2 de julho de 2025 - 6h00
De gafanhotos a javalis, a história recente da humanidade é repleta de pragas. Pois uma nova está chegando com força, embora muitos ainda não tenham percebido. Talvez porque, diferentemente dos animais que devastam plantações, os novos sejam “discretos e silenciosos”, como diria Jorge Ben Jor. Porém, ao contrário dos alquimistas, eles já estão morando bem perto dos homens: os textos escritos por inteligência artificial e publicados nos mais diversos canais.
É uma verdadeira infestação. De abordagens comerciais via LinkedIn feitas a rodo e e-mails com linguagem robotizada (a exemplo do clássico “Espero que esta mensagem lhe encontre bem”) até artigos de opinião sem qualquer traço de personalidade. Fomos de um extremo a outro em pouquíssimo tempo: se antes as pessoas tinham inibição de escrever, agora “escrevem” muito — mas muito mal.
O preguiçoso se depara com a faca e o queijo na mão quando descobre o ChatGPT. E não se trata de nenhum tipo de reacionarismo de minha parte: ferramentas como essa trazem um enorme ganho de tempo. Em relação aos sistemas tradicionais de busca e a tudo que estava disponível cinco anos atrás, representam um aumento brutal de eficiência no acesso a informações. O problema está justamente no uso indiscriminado, que vê o material gerado ali não como um ponto de partida, mas de chegada. Grave erro.
Aos desavisados: o texto de IA deixa rastros. Dos “Títulos com Maiúsculo e Minúsculo” às estruturas manjadas de frases do tipo “não apenas X, mas Y e Z” e “mais do que um X, o Y é Z”. Mas, para muito além dessas pegadas, quem lê o conteúdo costuma ficar com uma sensação.

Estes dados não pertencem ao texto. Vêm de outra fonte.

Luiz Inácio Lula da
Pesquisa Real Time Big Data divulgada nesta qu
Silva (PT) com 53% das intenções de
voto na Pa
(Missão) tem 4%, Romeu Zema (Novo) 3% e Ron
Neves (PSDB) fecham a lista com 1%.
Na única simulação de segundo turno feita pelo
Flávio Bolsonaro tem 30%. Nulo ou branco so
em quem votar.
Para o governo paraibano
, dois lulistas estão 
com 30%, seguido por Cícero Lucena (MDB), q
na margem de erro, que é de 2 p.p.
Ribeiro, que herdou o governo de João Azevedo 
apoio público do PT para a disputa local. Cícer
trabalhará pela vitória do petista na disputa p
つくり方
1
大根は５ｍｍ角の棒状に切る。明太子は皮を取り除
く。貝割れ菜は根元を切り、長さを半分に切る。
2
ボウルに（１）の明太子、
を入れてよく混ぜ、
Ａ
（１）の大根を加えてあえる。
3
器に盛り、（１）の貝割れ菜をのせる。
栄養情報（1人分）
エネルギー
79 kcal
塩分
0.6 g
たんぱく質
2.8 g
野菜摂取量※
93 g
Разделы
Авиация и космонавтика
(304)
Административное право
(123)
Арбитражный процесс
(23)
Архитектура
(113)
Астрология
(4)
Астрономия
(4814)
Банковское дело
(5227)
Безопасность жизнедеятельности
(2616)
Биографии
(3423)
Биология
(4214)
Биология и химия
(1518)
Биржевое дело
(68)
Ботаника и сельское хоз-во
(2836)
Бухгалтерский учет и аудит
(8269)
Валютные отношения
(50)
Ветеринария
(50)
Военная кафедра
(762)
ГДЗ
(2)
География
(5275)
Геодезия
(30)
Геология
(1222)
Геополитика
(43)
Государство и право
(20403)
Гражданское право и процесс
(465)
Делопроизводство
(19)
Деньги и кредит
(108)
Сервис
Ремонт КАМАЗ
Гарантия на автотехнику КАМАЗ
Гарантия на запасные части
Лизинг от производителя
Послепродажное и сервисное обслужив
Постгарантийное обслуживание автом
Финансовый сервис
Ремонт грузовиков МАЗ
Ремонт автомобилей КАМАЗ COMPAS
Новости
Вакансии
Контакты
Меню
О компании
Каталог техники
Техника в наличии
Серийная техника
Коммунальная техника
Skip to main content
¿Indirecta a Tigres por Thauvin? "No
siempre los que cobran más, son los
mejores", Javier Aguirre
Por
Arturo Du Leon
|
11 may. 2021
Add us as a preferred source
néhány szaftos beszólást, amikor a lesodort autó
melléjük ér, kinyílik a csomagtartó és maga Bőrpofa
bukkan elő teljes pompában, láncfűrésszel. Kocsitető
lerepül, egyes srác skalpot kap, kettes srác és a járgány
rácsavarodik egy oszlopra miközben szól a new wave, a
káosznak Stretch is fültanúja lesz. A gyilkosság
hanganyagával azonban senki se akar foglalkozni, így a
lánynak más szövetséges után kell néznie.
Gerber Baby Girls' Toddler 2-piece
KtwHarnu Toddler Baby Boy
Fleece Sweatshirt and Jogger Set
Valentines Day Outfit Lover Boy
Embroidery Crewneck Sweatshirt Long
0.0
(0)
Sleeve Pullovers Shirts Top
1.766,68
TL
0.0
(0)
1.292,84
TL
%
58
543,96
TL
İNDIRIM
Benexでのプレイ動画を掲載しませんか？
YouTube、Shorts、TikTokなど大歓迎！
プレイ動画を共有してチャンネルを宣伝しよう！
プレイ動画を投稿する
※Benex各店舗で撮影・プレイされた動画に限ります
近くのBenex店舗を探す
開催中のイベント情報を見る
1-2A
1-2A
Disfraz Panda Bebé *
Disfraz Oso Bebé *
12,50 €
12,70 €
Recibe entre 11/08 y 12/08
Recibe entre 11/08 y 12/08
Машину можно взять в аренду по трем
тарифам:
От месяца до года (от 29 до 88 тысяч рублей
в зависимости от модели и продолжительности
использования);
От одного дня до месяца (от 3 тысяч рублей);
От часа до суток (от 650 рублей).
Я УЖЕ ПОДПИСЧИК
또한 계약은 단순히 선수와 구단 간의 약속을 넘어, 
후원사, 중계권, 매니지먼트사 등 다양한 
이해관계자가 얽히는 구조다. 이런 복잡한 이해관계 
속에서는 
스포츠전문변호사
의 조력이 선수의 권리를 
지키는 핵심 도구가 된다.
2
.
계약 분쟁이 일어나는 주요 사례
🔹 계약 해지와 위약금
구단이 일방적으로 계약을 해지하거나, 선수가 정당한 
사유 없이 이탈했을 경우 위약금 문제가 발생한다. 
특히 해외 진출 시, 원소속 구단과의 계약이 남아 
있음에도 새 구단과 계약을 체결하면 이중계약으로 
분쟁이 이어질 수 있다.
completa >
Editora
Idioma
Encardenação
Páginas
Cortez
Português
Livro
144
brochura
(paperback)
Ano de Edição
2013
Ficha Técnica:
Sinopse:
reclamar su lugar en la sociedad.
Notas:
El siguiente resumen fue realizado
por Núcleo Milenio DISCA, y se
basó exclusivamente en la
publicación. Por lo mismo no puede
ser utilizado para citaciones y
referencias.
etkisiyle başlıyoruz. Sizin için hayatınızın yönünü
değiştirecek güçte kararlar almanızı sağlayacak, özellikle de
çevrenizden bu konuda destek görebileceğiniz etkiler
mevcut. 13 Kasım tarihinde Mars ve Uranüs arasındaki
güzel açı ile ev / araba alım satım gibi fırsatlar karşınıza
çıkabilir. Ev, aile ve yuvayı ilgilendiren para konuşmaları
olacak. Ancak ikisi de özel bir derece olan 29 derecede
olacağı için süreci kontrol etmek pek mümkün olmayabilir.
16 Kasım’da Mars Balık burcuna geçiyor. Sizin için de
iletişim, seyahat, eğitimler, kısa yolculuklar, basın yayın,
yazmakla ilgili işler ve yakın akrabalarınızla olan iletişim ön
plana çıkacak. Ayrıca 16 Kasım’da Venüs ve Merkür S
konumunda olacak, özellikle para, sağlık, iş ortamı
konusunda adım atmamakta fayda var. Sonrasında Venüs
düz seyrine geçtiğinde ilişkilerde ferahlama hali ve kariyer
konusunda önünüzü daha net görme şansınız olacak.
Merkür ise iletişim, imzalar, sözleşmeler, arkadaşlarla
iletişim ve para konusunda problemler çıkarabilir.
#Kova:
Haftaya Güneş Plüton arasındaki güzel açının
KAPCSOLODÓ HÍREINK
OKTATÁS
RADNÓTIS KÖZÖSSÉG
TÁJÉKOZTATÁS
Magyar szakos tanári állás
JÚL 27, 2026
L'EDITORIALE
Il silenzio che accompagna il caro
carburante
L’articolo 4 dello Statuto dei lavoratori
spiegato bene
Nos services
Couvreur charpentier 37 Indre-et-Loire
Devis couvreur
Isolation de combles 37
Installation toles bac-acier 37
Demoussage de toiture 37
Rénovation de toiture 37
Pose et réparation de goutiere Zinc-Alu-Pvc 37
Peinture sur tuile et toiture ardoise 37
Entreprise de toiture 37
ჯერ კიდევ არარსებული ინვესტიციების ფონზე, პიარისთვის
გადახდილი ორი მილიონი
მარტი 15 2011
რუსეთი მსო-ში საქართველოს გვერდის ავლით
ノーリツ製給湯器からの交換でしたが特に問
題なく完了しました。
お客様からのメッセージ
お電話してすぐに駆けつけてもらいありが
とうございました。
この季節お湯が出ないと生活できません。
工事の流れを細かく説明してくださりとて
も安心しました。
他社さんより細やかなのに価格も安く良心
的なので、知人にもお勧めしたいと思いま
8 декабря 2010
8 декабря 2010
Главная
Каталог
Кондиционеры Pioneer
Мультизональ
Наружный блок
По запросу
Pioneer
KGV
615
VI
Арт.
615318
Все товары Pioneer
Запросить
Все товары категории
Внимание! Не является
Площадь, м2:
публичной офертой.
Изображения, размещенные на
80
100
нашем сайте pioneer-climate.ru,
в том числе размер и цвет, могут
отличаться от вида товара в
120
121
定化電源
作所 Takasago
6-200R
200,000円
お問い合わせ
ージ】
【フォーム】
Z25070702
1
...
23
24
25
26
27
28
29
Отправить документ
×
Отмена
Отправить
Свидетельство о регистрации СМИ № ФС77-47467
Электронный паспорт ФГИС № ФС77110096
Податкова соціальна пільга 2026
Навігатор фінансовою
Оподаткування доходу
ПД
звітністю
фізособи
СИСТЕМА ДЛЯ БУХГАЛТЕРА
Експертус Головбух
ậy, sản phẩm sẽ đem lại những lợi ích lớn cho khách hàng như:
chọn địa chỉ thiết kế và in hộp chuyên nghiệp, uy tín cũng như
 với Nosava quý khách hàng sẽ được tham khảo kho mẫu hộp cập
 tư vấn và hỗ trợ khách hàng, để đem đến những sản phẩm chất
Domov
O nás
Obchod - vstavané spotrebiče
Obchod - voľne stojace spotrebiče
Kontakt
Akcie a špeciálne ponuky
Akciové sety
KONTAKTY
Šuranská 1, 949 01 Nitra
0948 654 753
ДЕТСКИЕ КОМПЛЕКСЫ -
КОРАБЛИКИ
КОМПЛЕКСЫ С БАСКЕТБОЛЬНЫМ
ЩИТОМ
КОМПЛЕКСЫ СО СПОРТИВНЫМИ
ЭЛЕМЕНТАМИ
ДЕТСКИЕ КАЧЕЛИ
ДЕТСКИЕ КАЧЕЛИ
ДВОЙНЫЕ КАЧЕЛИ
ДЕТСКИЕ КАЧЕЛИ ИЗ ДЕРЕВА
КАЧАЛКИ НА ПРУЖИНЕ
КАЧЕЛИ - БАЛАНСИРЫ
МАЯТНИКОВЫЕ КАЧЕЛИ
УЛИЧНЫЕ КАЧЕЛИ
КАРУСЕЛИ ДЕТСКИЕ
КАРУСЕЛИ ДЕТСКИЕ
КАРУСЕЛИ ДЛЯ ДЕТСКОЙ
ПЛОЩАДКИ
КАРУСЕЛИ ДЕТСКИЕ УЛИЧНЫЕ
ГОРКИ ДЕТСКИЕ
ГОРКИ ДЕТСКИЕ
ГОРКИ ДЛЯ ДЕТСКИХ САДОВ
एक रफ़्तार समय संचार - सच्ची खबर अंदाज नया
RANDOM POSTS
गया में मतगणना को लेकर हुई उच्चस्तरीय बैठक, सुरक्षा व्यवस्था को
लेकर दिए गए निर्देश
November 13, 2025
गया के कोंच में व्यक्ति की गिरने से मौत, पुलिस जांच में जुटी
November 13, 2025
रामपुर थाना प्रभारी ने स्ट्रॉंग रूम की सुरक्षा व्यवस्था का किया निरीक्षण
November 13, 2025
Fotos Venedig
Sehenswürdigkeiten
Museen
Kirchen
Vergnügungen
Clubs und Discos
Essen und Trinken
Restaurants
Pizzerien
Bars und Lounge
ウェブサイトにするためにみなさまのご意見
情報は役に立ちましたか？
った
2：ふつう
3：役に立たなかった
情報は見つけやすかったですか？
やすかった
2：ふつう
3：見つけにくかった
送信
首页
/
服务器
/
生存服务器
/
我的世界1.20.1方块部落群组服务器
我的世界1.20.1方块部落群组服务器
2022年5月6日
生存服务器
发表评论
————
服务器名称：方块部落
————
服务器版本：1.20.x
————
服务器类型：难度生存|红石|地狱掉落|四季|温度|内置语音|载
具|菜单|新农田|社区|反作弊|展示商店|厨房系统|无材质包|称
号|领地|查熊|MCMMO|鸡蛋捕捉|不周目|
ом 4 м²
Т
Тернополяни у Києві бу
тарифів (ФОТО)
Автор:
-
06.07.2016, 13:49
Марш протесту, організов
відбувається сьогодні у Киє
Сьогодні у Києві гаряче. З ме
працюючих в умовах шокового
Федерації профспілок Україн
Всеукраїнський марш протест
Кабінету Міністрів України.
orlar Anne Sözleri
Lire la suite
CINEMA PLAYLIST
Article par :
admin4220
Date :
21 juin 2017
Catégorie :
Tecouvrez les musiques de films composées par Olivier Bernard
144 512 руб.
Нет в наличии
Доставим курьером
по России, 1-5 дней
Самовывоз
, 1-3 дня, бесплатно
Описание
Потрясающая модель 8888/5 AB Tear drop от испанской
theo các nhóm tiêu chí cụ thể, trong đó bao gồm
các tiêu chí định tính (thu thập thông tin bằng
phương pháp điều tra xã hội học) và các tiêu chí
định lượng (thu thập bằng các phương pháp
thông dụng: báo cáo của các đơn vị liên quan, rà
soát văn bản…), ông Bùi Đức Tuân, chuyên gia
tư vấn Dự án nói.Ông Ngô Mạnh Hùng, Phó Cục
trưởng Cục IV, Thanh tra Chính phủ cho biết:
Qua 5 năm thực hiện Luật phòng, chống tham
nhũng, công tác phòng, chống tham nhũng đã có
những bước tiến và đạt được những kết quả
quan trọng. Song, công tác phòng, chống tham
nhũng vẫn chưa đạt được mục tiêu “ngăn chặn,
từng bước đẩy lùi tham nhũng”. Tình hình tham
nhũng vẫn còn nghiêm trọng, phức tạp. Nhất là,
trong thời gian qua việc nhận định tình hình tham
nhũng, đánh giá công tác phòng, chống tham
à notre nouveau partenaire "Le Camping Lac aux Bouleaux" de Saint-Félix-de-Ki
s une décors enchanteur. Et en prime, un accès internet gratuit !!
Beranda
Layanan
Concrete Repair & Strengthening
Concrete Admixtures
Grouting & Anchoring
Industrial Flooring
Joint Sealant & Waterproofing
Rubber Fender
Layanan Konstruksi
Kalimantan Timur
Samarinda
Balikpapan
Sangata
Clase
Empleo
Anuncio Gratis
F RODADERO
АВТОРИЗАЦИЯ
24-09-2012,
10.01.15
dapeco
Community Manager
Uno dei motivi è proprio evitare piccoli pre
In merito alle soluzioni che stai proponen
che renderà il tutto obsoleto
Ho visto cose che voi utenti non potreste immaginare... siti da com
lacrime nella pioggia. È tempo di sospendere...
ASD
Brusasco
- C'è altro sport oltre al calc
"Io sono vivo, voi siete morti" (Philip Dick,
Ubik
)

É como comer o salgadinho Fandangos: é até bom durante o desespero da fome, mas não sacia — e chega a ser indigesto depois. Ou mesmo apreciar uma obra de arte toda correta nos detalhes, mas que não comove, não inspira, não suscita nada. Tem técnica, mas não tem alma.
Textos de IA têm aquelas características da água que aprendemos lá pela terceira série: são insípidos, inodoros e incolores. Ao terminarmos a leitura, parece que nada retém. É frio, impessoal, distante. Sim, a partir de todos os inputs que vamos deixando ao longo da interação e com a leitura que é feita do nosso perfil, há um viés de personalização. Mas falta autoralidade. O resultado é uma commodity: uma roupa meia-boca que cai mais ou menos bem em várias pessoas.
Há alguns dias, um alto executivo revelou a mim – com um tom entre feliz e aliviado – que seus problemas de escrita estavam acabados. Antes, sofria para produzir algumas linhas; agora, dedicando poucos minutos ao chatbot, o problema estava resolvido. Outra vez, assisti a uma palestra de uma liderança pública: ao final, ela contou a todo o público que a apresentação foi 100% feita por IA. E disse com orgulho de si mesma, como se tivesse cometido uma grande inovação. Na minha avaliação? Um papelão.
Uma boa reputação — seja na área corporativa ou política — se constrói sobre a base da verdade. Depende da projeção da nossa essência. Quando delegamos aos outros (ou a outras coisas) a tarefa de pensar por nós mesmos, estamos indo no caminho errado. É uma escolha consciente pela ilusão. E, também, desprezamos um exercício valioso que sempre integrou a rotina das figuras mais iluminadas que passaram por nosso planeta: refletir ao colocarmos as ideias no papel. E isso não significa dar as costas para os avanços trazidos pela tecnologia, mas usá-los de uma forma que potencializem o melhor de cada um de nós.